#### EXERCISE:
Give back every record exactly, with its pictures left out.

Saved data entries:
————————
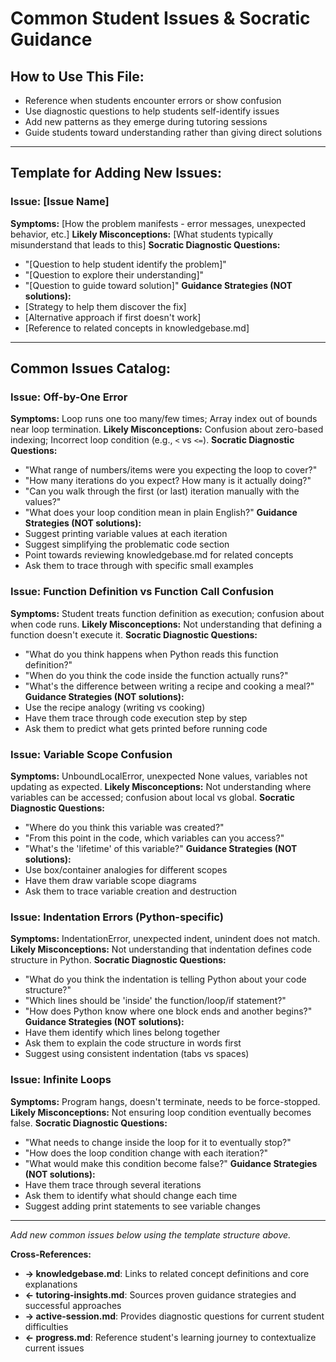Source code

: <!-- Memory Bank File: Common Student Issues Catalog -->
<!-- Purpose: Catalog of common errors and Socratic diagnostic approaches -->
<!-- Update Frequency: When new error patterns emerge during tutoring -->
<!-- Cross-references: Links to knowledgebase.md for related concepts -->

# Common Student Issues & Socratic Guidance

## How to Use This File:
- Reference when students encounter errors or show confusion
- Use diagnostic questions to help students self-identify issues
- Add new patterns as they emerge during tutoring sessions
- Guide students toward understanding rather than giving direct solutions

---

## Template for Adding New Issues:

### Issue: [Issue Name]
**Symptoms:** [How the problem manifests - error messages, unexpected behavior, etc.]
**Likely Misconceptions:** [What students typically misunderstand that leads to this]
**Socratic Diagnostic Questions:**
- "[Question to help student identify the problem]"
- "[Question to explore their understanding]"
- "[Question to guide toward solution]"
**Guidance Strategies (NOT solutions):**
- [Strategy to help them discover the fix]
- [Alternative approach if first doesn't work]
- [Reference to related concepts in knowledgebase.md]

---

## Common Issues Catalog:

### Issue: Off-by-One Error
**Symptoms:** Loop runs one too many/few times; Array index out of bounds near loop termination.
**Likely Misconceptions:** Confusion about zero-based indexing; Incorrect loop condition (e.g., `<` vs `<=`).
**Socratic Diagnostic Questions:**
- "What range of numbers/items were you expecting the loop to cover?"
- "How many iterations do you expect? How many is it actually doing?"
- "Can you walk through the first (or last) iteration manually with the values?"
- "What does your loop condition mean in plain English?"
**Guidance Strategies (NOT solutions):**
- Suggest printing variable values at each iteration
- Suggest simplifying the problematic code section
- Point towards reviewing knowledgebase.md for related concepts
- Ask them to trace through with specific small examples

### Issue: Function Definition vs Function Call Confusion
**Symptoms:** Student treats function definition as execution; confusion about when code runs.
**Likely Misconceptions:** Not understanding that defining a function doesn't execute it.
**Socratic Diagnostic Questions:**
- "What do you think happens when Python reads this function definition?"
- "When do you think the code inside the function actually runs?"
- "What's the difference between writing a recipe and cooking a meal?"
**Guidance Strategies (NOT solutions):**
- Use the recipe analogy (writing vs cooking)
- Have them trace through code execution step by step
- Ask them to predict what gets printed before running code

### Issue: Variable Scope Confusion
**Symptoms:** UnboundLocalError, unexpected None values, variables not updating as expected.
**Likely Misconceptions:** Not understanding where variables can be accessed; confusion about local vs global.
**Socratic Diagnostic Questions:**
- "Where do you think this variable was created?"
- "From this point in the code, which variables can you access?"
- "What's the 'lifetime' of this variable?"
**Guidance Strategies (NOT solutions):**
- Use box/container analogies for different scopes
- Have them draw variable scope diagrams
- Ask them to trace variable creation and destruction

### Issue: Indentation Errors (Python-specific)
**Symptoms:** IndentationError, unexpected indent, unindent does not match.
**Likely Misconceptions:** Not understanding that indentation defines code structure in Python.
**Socratic Diagnostic Questions:**
- "What do you think the indentation is telling Python about your code structure?"
- "Which lines should be 'inside' the function/loop/if statement?"
- "How does Python know where one block ends and another begins?"
**Guidance Strategies (NOT solutions):**
- Have them identify which lines belong together
- Ask them to explain the code structure in words first
- Suggest using consistent indentation (tabs vs spaces)

### Issue: Infinite Loops
**Symptoms:** Program hangs, doesn't terminate, needs to be force-stopped.
**Likely Misconceptions:** Not ensuring loop condition eventually becomes false.
**Socratic Diagnostic Questions:**
- "What needs to change inside the loop for it to eventually stop?"
- "How does the loop condition change with each iteration?"
- "What would make this condition become false?"
**Guidance Strategies (NOT solutions):**
- Have them trace through several iterations
- Ask them to identify what should change each time
- Suggest adding print statements to see variable changes

---

*Add new common issues below using the template structure above.*

**Cross-References:**
- **→ knowledgebase.md**: Links to related concept definitions and core explanations
- **← tutoring-insights.md**: Sources proven guidance strategies and successful approaches
- **→ active-session.md**: Provides diagnostic questions for current student difficulties
- **← progress.md**: Reference student's learning journey to contextualize current issues
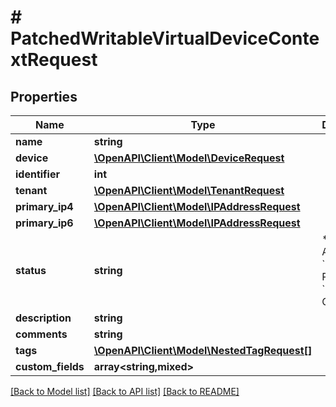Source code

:# # PatchedWritableVirtualDeviceContextRequest

## Properties

Name | Type | Description | Notes
------------ | ------------- | ------------- | -------------
**name** | **string** |  | [optional]
**device** | [**\OpenAPI\Client\Model\DeviceRequest**](DeviceRequest.md) |  | [optional]
**identifier** | **int** |  | [optional]
**tenant** | [**\OpenAPI\Client\Model\TenantRequest**](TenantRequest.md) |  | [optional]
**primary_ip4** | [**\OpenAPI\Client\Model\IPAddressRequest**](IPAddressRequest.md) |  | [optional]
**primary_ip6** | [**\OpenAPI\Client\Model\IPAddressRequest**](IPAddressRequest.md) |  | [optional]
**status** | **string** | * &#x60;active&#x60; - Active * &#x60;planned&#x60; - Planned * &#x60;offline&#x60; - Offline | [optional]
**description** | **string** |  | [optional]
**comments** | **string** |  | [optional]
**tags** | [**\OpenAPI\Client\Model\NestedTagRequest[]**](NestedTagRequest.md) |  | [optional]
**custom_fields** | **array<string,mixed>** |  | [optional]

[[Back to Model list]](../../README.md#models) [[Back to API list]](../../README.md#endpoints) [[Back to README]](../../README.md)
————————
#### EXERCISE RESULT:
Source code

: <!-- Memory Bank File: Common Student Issues Catalog -->
<!-- Purpose: Catalog of common errors and Socratic diagnostic approaches -->
<!-- Update Frequency: When new error patterns emerge during tutoring -->
<!-- Cross-references: Links to knowledgebase.md for related concepts -->

# Common Student Issues & Socratic Guidance

## How to Use This File:
- Reference when students encounter errors or show confusion
- Use diagnostic questions to help students self-identify issues
- Add new patterns as they emerge during tutoring sessions
- Guide students toward understanding rather than giving direct solutions

---

## Template for Adding New Issues:

### Issue: [Issue Name]
**Symptoms:** [How the problem manifests - error messages, unexpected behavior, etc.]
**Likely Misconceptions:** [What students typically misunderstand that leads to this]
**Socratic Diagnostic Questions:**
- "[Question to help student identify the problem]"
- "[Question to explore their understanding]"
- "[Question to guide toward solution]"
**Guidance Strategies (NOT solutions):**
- [Strategy to help them discover the fix]
- [Alternative approach if first doesn't work]
- [Reference to related concepts in knowledgebase.md]

---

## Common Issues Catalog:

### Issue: Off-by-One Error
**Symptoms:** Loop runs one too many/few times; Array index out of bounds near loop termination.
**Likely Misconceptions:** Confusion about zero-based indexing; Incorrect loop condition (e.g., `<` vs `<=`).
**Socratic Diagnostic Questions:**
- "What range of numbers/items were you expecting the loop to cover?"
- "How many iterations do you expect? How many is it actually doing?"
- "Can you walk through the first (or last) iteration manually with the values?"
- "What does your loop condition mean in plain English?"
**Guidance Strategies (NOT solutions):**
- Suggest printing variable values at each iteration
- Suggest simplifying the problematic code section
- Point towards reviewing knowledgebase.md for related concepts
- Ask them to trace through with specific small examples

### Issue: Function Definition vs Function Call Confusion
**Symptoms:** Student treats function definition as execution; confusion about when code runs.
**Likely Misconceptions:** Not understanding that defining a function doesn't execute it.
**Socratic Diagnostic Questions:**
- "What do you think happens when Python reads this function definition?"
- "When do you think the code inside the function actually runs?"
- "What's the difference between writing a recipe and cooking a meal?"
**Guidance Strategies (NOT solutions):**
- Use the recipe analogy (writing vs cooking)
- Have them trace through code execution step by step
- Ask them to predict what gets printed before running code

### Issue: Variable Scope Confusion
**Symptoms:** UnboundLocalError, unexpected None values, variables not updating as expected.
**Likely Misconceptions:** Not understanding where variables can be accessed; confusion about local vs global.
**Socratic Diagnostic Questions:**
- "Where do you think this variable was created?"
- "From this point in the code, which variables can you access?"
- "What's the 'lifetime' of this variable?"
**Guidance Strategies (NOT solutions):**
- Use box/container analogies for different scopes
- Have them draw variable scope diagrams
- Ask them to trace variable creation and destruction

### Issue: Indentation Errors (Python-specific)
**Symptoms:** IndentationError, unexpected indent, unindent does not match.
**Likely Misconceptions:** Not understanding that indentation defines code structure in Python.
**Socratic Diagnostic Questions:**
- "What do you think the indentation is telling Python about your code structure?"
- "Which lines should be 'inside' the function/loop/if statement?"
- "How does Python know where one block ends and another begins?"
**Guidance Strategies (NOT solutions):**
- Have them identify which lines belong together
- Ask them to explain the code structure in words first
- Suggest using consistent indentation (tabs vs spaces)

### Issue: Infinite Loops
**Symptoms:** Program hangs, doesn't terminate, needs to be force-stopped.
**Likely Misconceptions:** Not ensuring loop condition eventually becomes false.
**Socratic Diagnostic Questions:**
- "What needs to change inside the loop for it to eventually stop?"
- "How does the loop condition change with each iteration?"
- "What would make this condition become false?"
**Guidance Strategies (NOT solutions):**
- Have them trace through several iterations
- Ask them to identify what should change each time
- Suggest adding print statements to see variable changes

---

*Add new common issues below using the template structure above.*

**Cross-References:**
- **→ knowledgebase.md**: Links to related concept definitions and core explanations
- **← tutoring-insights.md**: Sources proven guidance strategies and successful approaches
- **→ active-session.md**: Provides diagnostic questions for current student difficulties
- **← progress.md**: Reference student's learning journey to contextualize current issues
Source code

:# # PatchedWritableVirtualDeviceContextRequest

## Properties

Name | Type | Description | Notes
------------ | ------------- | ------------- | -------------
**name** | **string** |  | [optional]
**device** | [**\OpenAPI\Client\Model\DeviceRequest**](DeviceRequest.md) |  | [optional]
**identifier** | **int** |  | [optional]
**tenant** | [**\OpenAPI\Client\Model\TenantRequest**](TenantRequest.md) |  | [optional]
**primary_ip4** | [**\OpenAPI\Client\Model\IPAddressRequest**](IPAddressRequest.md) |  | [optional]
**primary_ip6** | [**\OpenAPI\Client\Model\IPAddressRequest**](IPAddressRequest.md) |  | [optional]
**status** | **string** | * &#x60;active&#x60; - Active * &#x60;planned&#x60; - Planned * &#x60;offline&#x60; - Offline | [optional]
**description** | **string** |  | [optional]
**comments** | **string** |  | [optional]
**tags** | [**\OpenAPI\Client\Model\NestedTagRequest[]**](NestedTagRequest.md) |  | [optional]
**custom_fields** | **array<string,mixed>** |  | [optional]

[[Back to Model list]](../../README.md#models) [[Back to API list]](../../README.md#endpoints) [[Back to README]](../../README.md)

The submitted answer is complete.